Então, nas primeiras horas do dia 21, o caixão do Patriarca estava pronto para levá-lo na última viagem à Capela de Nossa Senhora do Perpétuo Socorro onde sua mãe, uma irmã e Maria de Araújo já descansavam. 60 mil pessoas e quase uma dúzia de padres provenientes das cidades do Vale acompanharam o cortejo; decorreram 4 horas até os fiéis enlutados e os padres chegassem a seu destino, a apenas alguns quarteirões da casa do clérigo, hoje “Museu do Padre Cícero”. Ao meio dia, a missa solene foi entoada e a lousa de mármore baixou sobre a sepultura que havia sido cavada no santuário da capela, próximo ao altar.

O Patriarca morrera.
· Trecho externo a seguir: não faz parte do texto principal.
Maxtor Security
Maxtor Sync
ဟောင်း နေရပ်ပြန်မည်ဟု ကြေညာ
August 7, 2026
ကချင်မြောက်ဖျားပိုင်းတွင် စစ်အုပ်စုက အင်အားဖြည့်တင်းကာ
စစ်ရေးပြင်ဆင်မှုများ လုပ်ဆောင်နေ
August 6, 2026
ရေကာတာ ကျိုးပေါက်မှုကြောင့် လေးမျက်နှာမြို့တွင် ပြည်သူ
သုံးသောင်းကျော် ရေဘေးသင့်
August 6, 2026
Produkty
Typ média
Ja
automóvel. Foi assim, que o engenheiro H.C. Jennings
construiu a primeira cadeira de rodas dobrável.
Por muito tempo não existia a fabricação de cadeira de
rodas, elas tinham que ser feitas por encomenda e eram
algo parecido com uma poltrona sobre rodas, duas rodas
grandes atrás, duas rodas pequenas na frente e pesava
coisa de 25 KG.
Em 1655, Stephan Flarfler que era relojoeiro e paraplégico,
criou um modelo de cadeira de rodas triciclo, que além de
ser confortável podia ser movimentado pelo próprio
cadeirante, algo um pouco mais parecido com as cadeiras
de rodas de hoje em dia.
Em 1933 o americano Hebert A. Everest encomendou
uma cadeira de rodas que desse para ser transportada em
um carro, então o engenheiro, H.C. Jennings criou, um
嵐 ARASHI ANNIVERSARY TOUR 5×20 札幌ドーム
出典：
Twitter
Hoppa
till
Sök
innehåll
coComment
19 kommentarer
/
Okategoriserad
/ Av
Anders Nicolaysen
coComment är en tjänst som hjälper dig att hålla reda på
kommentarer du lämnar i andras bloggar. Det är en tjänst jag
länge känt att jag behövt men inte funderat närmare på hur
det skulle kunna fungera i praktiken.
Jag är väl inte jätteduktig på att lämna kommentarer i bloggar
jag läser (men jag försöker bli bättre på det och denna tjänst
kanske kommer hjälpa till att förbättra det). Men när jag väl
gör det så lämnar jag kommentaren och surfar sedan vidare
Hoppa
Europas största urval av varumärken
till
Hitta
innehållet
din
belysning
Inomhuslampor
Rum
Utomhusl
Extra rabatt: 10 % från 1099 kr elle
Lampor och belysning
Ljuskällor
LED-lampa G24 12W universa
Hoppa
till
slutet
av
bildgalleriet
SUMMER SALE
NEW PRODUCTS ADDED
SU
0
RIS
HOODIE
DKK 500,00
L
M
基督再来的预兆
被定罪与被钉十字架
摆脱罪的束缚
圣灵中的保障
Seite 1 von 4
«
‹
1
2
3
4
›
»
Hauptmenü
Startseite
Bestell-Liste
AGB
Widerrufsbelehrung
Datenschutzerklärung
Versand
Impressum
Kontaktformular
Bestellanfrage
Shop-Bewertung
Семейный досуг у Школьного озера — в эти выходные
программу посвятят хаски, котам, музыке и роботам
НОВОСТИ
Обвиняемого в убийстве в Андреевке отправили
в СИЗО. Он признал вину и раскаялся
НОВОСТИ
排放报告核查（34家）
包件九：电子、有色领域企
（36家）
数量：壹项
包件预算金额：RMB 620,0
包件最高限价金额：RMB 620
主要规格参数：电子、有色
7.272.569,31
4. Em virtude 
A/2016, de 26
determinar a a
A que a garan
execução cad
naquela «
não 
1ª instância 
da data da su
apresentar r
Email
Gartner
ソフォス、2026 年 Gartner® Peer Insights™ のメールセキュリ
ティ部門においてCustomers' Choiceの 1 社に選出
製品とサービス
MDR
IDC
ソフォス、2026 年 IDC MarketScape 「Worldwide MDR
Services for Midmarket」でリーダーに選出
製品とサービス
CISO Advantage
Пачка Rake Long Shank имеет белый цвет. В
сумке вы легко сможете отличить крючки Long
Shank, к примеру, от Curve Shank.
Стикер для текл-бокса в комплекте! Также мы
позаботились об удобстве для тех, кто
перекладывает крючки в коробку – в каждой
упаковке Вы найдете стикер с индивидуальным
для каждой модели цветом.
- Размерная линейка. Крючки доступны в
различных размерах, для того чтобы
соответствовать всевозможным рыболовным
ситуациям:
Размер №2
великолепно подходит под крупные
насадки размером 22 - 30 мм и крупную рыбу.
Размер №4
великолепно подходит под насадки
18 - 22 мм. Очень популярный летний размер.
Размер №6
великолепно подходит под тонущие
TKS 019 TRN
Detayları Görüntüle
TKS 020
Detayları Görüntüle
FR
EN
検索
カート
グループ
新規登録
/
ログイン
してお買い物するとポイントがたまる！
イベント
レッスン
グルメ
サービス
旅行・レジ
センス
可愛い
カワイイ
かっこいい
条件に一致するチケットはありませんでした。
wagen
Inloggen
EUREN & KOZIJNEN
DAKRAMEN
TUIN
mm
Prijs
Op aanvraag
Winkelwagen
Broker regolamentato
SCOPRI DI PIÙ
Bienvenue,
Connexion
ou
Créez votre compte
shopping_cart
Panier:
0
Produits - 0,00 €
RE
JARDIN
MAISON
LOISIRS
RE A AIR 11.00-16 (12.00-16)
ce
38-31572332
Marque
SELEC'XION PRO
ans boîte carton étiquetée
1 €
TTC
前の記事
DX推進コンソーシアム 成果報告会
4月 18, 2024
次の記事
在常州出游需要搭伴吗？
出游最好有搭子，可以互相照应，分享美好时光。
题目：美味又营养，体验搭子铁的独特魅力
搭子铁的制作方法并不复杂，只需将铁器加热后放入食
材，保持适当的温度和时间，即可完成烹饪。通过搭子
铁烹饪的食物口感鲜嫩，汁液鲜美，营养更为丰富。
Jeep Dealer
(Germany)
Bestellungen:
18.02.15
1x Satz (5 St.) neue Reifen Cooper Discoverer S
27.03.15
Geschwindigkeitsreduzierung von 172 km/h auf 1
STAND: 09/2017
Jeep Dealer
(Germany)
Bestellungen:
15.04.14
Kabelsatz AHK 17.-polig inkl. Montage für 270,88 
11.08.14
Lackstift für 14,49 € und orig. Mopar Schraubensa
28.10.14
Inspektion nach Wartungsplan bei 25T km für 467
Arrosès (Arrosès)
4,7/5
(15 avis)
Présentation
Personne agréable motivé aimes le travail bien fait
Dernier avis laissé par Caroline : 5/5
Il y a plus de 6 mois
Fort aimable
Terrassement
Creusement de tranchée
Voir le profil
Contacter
Na mente de alguns dos mais importantes moradores e comerciantes da cidade, assim também Juazeiro. Os pessimistas começaram a cerrar as portas de suas lojas e a abandonar a cidade cujos verdes campos eles pensavam que iriam fenecer. Não há dúvida de que a estátua do clérigo em tamanho natural, erguida na Praça da Liberdade, em 1925, era um pobre substituto do Patriarca. Mas, não obstante os pessimistas, os romeiros continuaram a chegar. Na sua perene miséria, muitos acreditavam, e ainda acreditam, que o Padre Cícero voltará em breve! Enquanto aguardavam e graças ao seu labor, a outrora insignificante aldeia continuou a crescer. Sua população engloba na data em que escrevemos, cerca de mais de 80 mil almas. Floresce sua indústria algodoeira, suas escolas aumentam, novas fábricas são instaladas e até a hierarquia eclesiástica reconciliou-se com os “fanáticos” miseráveis, sobre os quais a justiça ainda está por luzir.

Com efeito, até que os pobres herdem a terra ou, melhor, até que os pobres exijam e obtenham o que de direito Ihes pertencem, Juazeiro – com a promissão passada e presente de um milagre – parece fadado a continuar sendo o pouso mais procurado do Nordeste brasileiro.